**Entries from a dataset:**
<<<<

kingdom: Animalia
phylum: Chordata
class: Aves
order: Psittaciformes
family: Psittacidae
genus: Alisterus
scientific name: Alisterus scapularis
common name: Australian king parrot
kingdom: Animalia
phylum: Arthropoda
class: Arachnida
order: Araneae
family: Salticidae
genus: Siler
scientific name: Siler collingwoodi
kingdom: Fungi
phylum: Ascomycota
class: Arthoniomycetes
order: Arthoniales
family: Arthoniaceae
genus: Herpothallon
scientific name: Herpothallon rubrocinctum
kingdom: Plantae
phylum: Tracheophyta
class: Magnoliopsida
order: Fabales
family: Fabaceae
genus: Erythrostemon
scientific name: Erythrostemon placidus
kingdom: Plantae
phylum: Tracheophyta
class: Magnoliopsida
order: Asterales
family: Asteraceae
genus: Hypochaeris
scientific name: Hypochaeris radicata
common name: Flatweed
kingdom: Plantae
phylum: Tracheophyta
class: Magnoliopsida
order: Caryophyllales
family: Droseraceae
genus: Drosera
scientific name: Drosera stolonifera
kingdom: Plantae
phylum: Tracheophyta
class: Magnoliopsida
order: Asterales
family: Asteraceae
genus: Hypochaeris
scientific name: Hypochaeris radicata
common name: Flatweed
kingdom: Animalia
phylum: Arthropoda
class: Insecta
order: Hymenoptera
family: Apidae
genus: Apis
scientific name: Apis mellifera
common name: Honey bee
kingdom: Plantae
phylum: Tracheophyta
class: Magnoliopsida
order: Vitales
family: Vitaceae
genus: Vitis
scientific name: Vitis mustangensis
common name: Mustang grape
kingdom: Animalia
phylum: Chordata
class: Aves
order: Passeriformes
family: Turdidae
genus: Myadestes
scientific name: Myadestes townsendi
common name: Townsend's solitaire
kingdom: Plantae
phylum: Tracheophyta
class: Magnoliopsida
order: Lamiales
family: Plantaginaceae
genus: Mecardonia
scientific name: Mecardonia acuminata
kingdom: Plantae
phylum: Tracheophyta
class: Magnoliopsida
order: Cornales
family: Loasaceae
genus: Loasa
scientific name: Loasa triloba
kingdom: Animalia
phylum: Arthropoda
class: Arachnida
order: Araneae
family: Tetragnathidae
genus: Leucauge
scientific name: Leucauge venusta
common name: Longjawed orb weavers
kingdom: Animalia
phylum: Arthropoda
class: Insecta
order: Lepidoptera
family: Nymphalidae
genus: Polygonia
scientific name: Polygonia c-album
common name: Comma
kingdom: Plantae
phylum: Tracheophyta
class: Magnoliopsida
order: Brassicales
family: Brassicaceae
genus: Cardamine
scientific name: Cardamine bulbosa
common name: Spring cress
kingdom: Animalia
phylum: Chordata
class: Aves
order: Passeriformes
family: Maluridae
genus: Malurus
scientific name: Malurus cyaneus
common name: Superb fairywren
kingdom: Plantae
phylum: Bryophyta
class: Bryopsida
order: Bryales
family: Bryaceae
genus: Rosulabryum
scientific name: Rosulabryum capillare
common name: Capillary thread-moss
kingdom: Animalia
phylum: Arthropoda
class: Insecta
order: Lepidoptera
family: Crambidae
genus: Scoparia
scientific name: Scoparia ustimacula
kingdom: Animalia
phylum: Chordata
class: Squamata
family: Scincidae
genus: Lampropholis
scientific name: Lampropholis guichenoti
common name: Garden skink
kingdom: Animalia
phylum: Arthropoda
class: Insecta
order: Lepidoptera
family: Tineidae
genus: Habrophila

>>>>

**GIVEN REQUEST:**
Copy all of the material above line for line, changing nothing.

**EXERCISE RESULT:**
kingdom: Animalia
phylum: Chordata
class: Aves
order: Psittaciformes
family: Psittacidae
genus: Alisterus
scientific name: Alisterus scapularis
common name: Australian king parrot
kingdom: Animalia
phylum: Arthropoda
class: Arachnida
order: Araneae
family: Salticidae
genus: Siler
scientific name: Siler collingwoodi
kingdom: Fungi
phylum: Ascomycota
class: Arthoniomycetes
order: Arthoniales
family: Arthoniaceae
genus: Herpothallon
scientific name: Herpothallon rubrocinctum
kingdom: Plantae
phylum: Tracheophyta
class: Magnoliopsida
order: Fabales
family: Fabaceae
genus: Erythrostemon
scientific name: Erythrostemon placidus
kingdom: Plantae
phylum: Tracheophyta
class: Magnoliopsida
order: Asterales
family: Asteraceae
genus: Hypochaeris
scientific name: Hypochaeris radicata
common name: Flatweed
kingdom: Plantae
phylum: Tracheophyta
class: Magnoliopsida
order: Caryophyllales
family: Droseraceae
genus: Drosera
scientific name: Drosera stolonifera
kingdom: Plantae
phylum: Tracheophyta
class: Magnoliopsida
order: Asterales
family: Asteraceae
genus: Hypochaeris
scientific name: Hypochaeris radicata
common name: Flatweed
kingdom: Animalia
phylum: Arthropoda
class: Insecta
order: Hymenoptera
family: Apidae
genus: Apis
scientific name: Apis mellifera
common name: Honey bee
kingdom: Plantae
phylum: Tracheophyta
class: Magnoliopsida
order: Vitales
family: Vitaceae
genus: Vitis
scientific name: Vitis mustangensis
common name: Mustang grape
kingdom: Animalia
phylum: Chordata
class: Aves
order: Passeriformes
family: Turdidae
genus: Myadestes
scientific name: Myadestes townsendi
common name: Townsend's solitaire
kingdom: Plantae
phylum: Tracheophyta
class: Magnoliopsida
order: Lamiales
family: Plantaginaceae
genus: Mecardonia
scientific name: Mecardonia acuminata
kingdom: Plantae
phylum: Tracheophyta
class: Magnoliopsida
order: Cornales
family: Loasaceae
genus: Loasa
scientific name: Loasa triloba
kingdom: Animalia
phylum: Arthropoda
class: Arachnida
order: Araneae
family: Tetragnathidae
genus: Leucauge
scientific name: Leucauge venusta
common name: Longjawed orb weavers
kingdom: Animalia
phylum: Arthropoda
class: Insecta
order: Lepidoptera
family: Nymphalidae
genus: Polygonia
scientific name: Polygonia c-album
common name: Comma
kingdom: Plantae
phylum: Tracheophyta
class: Magnoliopsida
order: Brassicales
family: Brassicaceae
genus: Cardamine
scientific name: Cardamine bulbosa
common name: Spring cress
kingdom: Animalia
phylum: Chordata
class: Aves
order: Passeriformes
family: Maluridae
genus: Malurus
scientific name: Malurus cyaneus
common name: Superb fairywren
kingdom: Plantae
phylum: Bryophyta
class: Bryopsida
order: Bryales
family: Bryaceae
genus: Rosulabryum
scientific name: Rosulabryum capillare
common name: Capillary thread-moss
kingdom: Animalia
phylum: Arthropoda
class: Insecta
order: Lepidoptera
family: Crambidae
genus: Scoparia
scientific name: Scoparia ustimacula
kingdom: Animalia
phylum: Chordata
class: Squamata
family: Scincidae
genus: Lampropholis
scientific name: Lampropholis guichenoti
common name: Garden skink
kingdom: Animalia
phylum: Arthropoda
class: Insecta
order: Lepidoptera
family: Tineidae
genus: Habrophila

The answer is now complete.